More than 20 presidents and heads of government attended the summit and issued a declaration outlining Africa’s stance ahead of COP28.

The UAE, known for its oil production, has been positioning itself as a leader in climate financing for Africa.

The commitment of $450 million by the UAE Carbon Alliance, a coalition of private sector entities, was announced by Hassaan Ghazali, an investment manager at the UAE Independent Climate Change Accelerators (UICCA).

Additionally, Climate Asset Management, a joint venture of HSBC Asset Management and Pollination, a climate change investment and advisory firm, announced a $200 million investment in projects generating ACMI credits.

The United Kingdom announced £49 million ($62 million) worth of UK-backed projects at the summit, while Germany revealed a €60 million ($65 million) debt swap with Kenya to free up funds for green projects.

Despite the summit’s significant developments, many African activists opposed its approach to climate finance. Approximately 500 protesters marched in downtown Nairobi, contending that carbon credits serve as a pretext for continued pollution by wealthier nations and corporations. They argue that these entities should instead address their “climate debt” through direct compensation and debt relief.

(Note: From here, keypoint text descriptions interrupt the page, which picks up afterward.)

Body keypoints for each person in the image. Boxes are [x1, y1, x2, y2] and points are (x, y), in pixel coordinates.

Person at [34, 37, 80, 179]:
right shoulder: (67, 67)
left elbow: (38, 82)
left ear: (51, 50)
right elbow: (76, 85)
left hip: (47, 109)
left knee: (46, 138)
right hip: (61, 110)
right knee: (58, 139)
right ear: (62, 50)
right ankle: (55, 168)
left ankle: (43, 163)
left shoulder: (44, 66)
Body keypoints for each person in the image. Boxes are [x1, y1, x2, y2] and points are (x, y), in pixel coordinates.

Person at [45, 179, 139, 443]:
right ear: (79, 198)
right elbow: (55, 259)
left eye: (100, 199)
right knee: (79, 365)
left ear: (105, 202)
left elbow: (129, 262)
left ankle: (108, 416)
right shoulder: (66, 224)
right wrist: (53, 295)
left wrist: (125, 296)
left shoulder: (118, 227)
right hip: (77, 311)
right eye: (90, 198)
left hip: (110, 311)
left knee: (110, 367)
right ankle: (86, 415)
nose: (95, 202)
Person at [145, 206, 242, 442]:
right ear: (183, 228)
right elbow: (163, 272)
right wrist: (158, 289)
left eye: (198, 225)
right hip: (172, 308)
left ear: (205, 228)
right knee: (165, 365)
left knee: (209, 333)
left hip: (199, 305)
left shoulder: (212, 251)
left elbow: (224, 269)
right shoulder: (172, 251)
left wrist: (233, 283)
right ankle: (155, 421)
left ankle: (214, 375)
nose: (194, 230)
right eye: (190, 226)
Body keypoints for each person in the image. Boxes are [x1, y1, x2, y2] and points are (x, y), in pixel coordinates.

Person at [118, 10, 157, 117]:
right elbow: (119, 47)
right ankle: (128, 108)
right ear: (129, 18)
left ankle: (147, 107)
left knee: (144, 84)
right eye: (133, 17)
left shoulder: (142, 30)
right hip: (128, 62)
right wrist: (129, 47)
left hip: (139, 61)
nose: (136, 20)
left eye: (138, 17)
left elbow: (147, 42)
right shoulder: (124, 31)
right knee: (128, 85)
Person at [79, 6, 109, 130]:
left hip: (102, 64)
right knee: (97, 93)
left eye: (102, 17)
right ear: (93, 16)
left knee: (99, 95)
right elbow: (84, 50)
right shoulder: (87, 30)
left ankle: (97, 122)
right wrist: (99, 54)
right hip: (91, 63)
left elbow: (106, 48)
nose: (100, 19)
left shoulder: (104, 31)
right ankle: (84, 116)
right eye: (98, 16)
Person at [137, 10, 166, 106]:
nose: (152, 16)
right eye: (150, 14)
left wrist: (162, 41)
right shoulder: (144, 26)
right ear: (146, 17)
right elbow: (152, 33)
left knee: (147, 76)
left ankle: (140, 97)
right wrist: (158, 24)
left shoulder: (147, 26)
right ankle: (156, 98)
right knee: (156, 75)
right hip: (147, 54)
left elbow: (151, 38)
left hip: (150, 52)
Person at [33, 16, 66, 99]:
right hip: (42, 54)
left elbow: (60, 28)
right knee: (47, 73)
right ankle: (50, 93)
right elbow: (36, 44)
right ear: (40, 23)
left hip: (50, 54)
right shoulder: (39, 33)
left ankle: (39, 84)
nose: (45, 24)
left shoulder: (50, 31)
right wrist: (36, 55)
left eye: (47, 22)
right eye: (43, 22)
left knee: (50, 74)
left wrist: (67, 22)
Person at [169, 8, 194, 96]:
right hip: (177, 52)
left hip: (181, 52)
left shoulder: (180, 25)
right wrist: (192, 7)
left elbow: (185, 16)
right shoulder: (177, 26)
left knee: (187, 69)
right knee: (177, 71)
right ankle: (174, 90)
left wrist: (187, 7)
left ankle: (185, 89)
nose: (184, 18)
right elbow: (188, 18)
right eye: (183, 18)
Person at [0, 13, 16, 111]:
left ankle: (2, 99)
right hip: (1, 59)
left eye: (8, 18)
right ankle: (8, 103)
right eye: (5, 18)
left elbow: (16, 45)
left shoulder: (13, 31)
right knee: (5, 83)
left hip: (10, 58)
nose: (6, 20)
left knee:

Sultan Al Jaber, the president of COP28, acknowledged the importance of carbon markets as a tool but expressed concerns about the lack of universally agreed-upon standards, which he believed undermined their integrity and value.

A working paper from the Debt Relief for Green and Inclusive Recovery Project revealed that sub-Saharan African countries face annual debt servicing costs nearly equivalent to their climate finance needs, underscoring the challenges they confront in pursuing climate goals.